Jonas and Wyatt Maines were born identical twins, but from the start each had a distinct personality. The Boston Globe reports that Jonas was all boy. He loved Spiderman, action figures, pirates, and swords. Wyatt favoured pink tutus and beads. At 4, he insisted on a Barbie birthday cake and had a thing for mermaids. On Halloween, Jonas was Buzz Lightyear. Wyatt wanted to be a princess; his mother compromised on a prince costume. Once, when Wyatt appeared in a sequin shirt and his mother’s heels, his father said: “You don’t want to wear that,” Wyatt replying, “Yes, I do.” Wayne recalls Jonas saying, “Dad, you might as well face it. You have a son and a daughter.” That early declaration marked, as much as any one moment could, the beginning of a journey that few have taken, one the Maineses themselves couldn’t have imagined until it was theirs. The process of remaking a family of identical twin boys into a family with one boy and one girl has been heartbreaking and harrowing and, in the end, inspiring - a lesson in the courage of a child, a child who led them, and in the transformational power of love. Wayne and Kelly Maines have struggled to know whether they are doing the right things for their children, especially for Wyatt, who now goes by the name Nicole. Was he merely expressing a softer side of his personality, or was he really what he kept saying: a girl in a boy’s body? Was he exhibiting early signs that he might be gay? Was it even possible, at such a young age, to determine what exactly was going on? Until recently, there was little help for children in such situations. But now a groundbreaking clinic at Children’s Hospital in Boston - one of the few of its kind in the world - helps families deal with the issues, both emotional and medical, that arise from having a transgender child - one who doesn’t identify with the gender he or she was born into. The Children’s Hospital Gender Management Services Clinic can, using hormone therapies, halt puberty in transgender children, blocking the development of secondary sexual characteristics - a beard, say, or breasts - that can make the eventual transition to the other gender more difficult, painful, and costly.

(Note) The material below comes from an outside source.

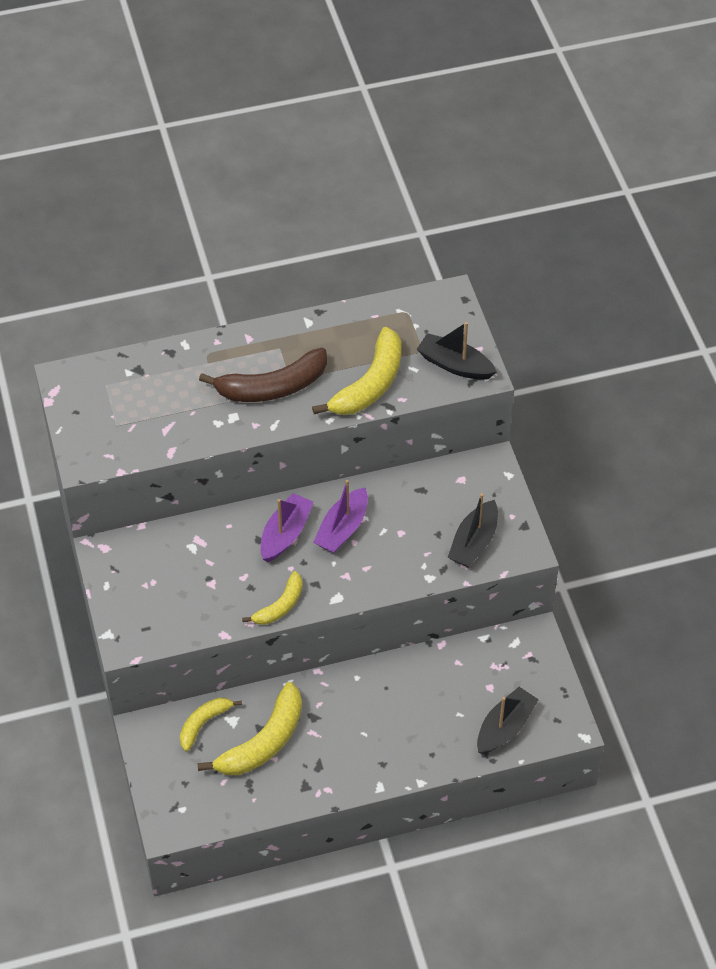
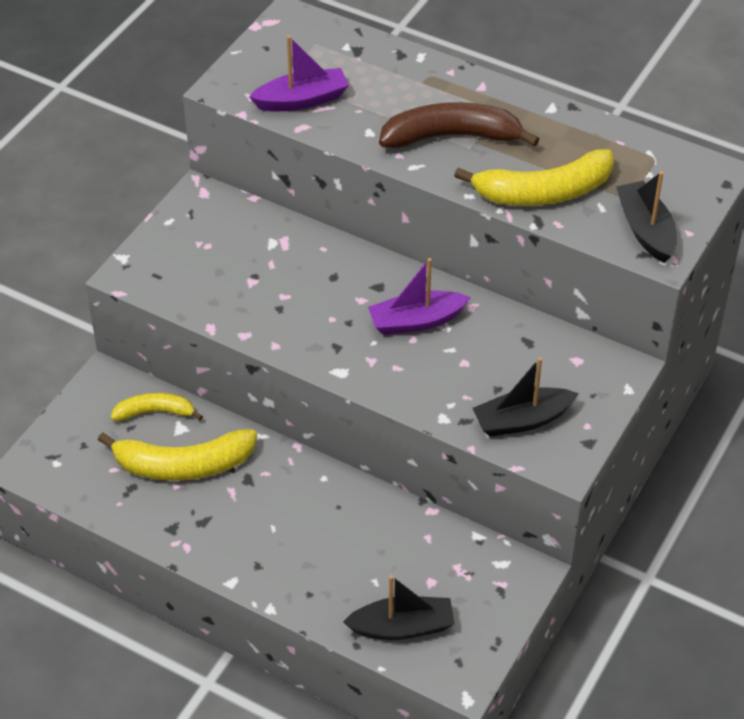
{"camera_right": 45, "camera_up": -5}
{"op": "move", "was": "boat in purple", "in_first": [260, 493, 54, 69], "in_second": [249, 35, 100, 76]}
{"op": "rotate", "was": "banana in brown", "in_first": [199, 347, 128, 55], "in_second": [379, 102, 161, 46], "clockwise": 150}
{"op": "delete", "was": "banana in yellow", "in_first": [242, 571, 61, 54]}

In Scotland, a letter signed by more than 70 of that country’s largest evangelical churches will be handed over to St Andrew’s House Thursday, opposing plans to introduce same sex marriage. The event will be marked with a rally and backed by the campaign group Scotland For Marriage, which wants to maintain the traditional definition of marriage. Reports The Scotsman, the letter states: “Redefining marriage is not an issue of equality or fairness, as argued by those calling for this change. Equality does not mean sameness but recognises diversity. In the Scottish Government’s consultation document it is abundantly clear that homo-sexual couples already have the rights of marriage available through civil partnerships. Our chief concern is that Scottish society will be the poorer if the definition of marriage is rewritten. Marriage is foundational and so much else rests upon it. You cannot radically alter the definition of marriage without it having knock-on effects on so much else in our society.” A Scottish Government consultation asking if marriage should be allowed for gay people through a civil or religious ceremony closed earlier this month after attracting more than 50,000 responses. Dave Greatorex, of Scotland for Marriage said, “Once again we see how widespread the opposition to redefining marriage really is. If Alex Salmond thinks that concerns about changing the current definition will go away he is sorely mistaken.” The Rev David McCarthy, of St Silas Episcopal Church, in Glasgow, added, “Traditional marriage gives kids the complementary parenting of a mother and father, which same-sex marriage does not provide.” Equal Marriage campaigners have submitted about 18,000 responses to the consultation. The gay equality charity Stonewall Scotland is urging MSPs to support same sex marriage.